#### Document:
⁂

The AP, however, said it had chosen to report the story now because efforts to find and free him have failed.
The White House condemned the agency's decision to publish its report.
"Without commenting on any purported affiliation between Mr Levinson and the US government, the White House and others in the US government strongly urged the AP not to run this story out of concern for Mr Levinson's life," said Caitlin Hayden, spokeswoman for the National Security Council.
"We regret that the AP would choose to run a story that does nothing to further the cause of bringing him home. The investigation into Mr Levinson's disappearance continues, and we all remain committed to finding him and bringing him home safely to his family."
There has been no video or photo proving Levinson is still alive since early 2011.
Senior US officials also say the Iranians almost certainly know about Levinson's CIA association.
Photos and video in 2010 and 2011 led to a brief diplomatic exchange between Washington and Tehran to secure his release but there have been no promising leads since, according to the reports.
Some officials suspect Levinson is dead but the FBI says it is committed to bringing him home.
If Levinson is still alive, at age 65, he has been held in captivity longer than any American citizen, longer than AP reporter Terry Anderson -- who was held for more than six years in Beirut.
Iran has denied any knowledge of Levinson's whereabouts.
The AP story was reported by Matt Apuzzo and Adam Goldman, who recently began work at the Post. Goldman's byline also appears on the Post's article.

⁂

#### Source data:
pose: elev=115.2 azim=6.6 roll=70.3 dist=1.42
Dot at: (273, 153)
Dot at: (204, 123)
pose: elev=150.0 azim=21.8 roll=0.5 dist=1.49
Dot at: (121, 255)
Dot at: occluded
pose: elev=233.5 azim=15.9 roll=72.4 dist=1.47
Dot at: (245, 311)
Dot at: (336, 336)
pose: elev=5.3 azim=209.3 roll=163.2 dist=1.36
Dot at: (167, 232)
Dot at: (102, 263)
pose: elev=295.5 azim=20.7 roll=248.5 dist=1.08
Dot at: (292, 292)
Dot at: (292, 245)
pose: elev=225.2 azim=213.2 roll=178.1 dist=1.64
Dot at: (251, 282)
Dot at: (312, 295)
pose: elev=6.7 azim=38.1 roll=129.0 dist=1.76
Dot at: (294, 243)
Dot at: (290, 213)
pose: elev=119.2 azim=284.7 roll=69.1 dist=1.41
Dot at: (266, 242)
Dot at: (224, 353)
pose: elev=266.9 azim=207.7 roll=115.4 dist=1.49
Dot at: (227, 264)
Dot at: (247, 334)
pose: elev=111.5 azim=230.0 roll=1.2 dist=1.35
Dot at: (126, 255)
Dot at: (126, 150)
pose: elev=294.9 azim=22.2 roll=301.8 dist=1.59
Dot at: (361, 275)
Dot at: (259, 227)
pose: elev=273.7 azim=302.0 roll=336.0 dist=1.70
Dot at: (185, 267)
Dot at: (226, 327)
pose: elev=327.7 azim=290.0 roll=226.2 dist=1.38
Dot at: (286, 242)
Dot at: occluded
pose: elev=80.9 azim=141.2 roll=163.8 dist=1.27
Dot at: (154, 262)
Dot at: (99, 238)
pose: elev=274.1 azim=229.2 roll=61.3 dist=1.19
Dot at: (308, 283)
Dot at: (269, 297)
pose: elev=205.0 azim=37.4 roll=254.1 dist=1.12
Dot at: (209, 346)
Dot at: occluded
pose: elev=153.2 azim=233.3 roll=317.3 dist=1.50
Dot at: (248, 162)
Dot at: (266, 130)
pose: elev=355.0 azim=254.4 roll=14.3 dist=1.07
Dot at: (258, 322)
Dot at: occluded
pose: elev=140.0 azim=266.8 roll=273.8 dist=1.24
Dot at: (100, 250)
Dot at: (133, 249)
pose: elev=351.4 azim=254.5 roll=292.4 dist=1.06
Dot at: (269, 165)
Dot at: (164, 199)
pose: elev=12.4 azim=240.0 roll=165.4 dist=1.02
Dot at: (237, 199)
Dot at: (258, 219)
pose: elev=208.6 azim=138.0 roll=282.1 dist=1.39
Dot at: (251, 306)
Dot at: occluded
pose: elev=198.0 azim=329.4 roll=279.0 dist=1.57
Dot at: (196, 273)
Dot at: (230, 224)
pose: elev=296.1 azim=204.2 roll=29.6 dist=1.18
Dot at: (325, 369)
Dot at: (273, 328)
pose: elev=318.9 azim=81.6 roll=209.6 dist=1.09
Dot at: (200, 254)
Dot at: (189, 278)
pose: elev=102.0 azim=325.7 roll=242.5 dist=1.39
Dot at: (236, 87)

⁂

#### What to work on:
**1.** Which people does the Levinson article name with both a first and a last name?
**2.** How would you render this sentence from the Levinson article in Spanish: "Iran has denied any knowledge of Levinson's whereabouts."
**3.** Return the passage of the Levinson article between "Senior US officials" and "of Levinson's whereabouts.", inclusive.

#### Solutions for each task:
**1.** Caitlin Hayden, Terry Anderson, Matt Apuzzo, Adam Goldman

**2.** Irán ha negado tener conocimiento alguno del paradero de Levinson.

**3.**
Senior US officials also say the Iranians almost certainly know about Levinson's CIA association.
Photos and video in 2010 and 2011 led to a brief diplomatic exchange between Washington and Tehran to secure his release but there have been no promising leads since, according to the reports.
Some officials suspect Levinson is dead but the FBI says it is committed to bringing him home.
If Levinson is still alive, at age 65, he has been held in captivity longer than any American citizen, longer than AP reporter Terry Anderson -- who was held for more than six years in Beirut.
Iran has denied any knowledge of Levinson's whereabouts.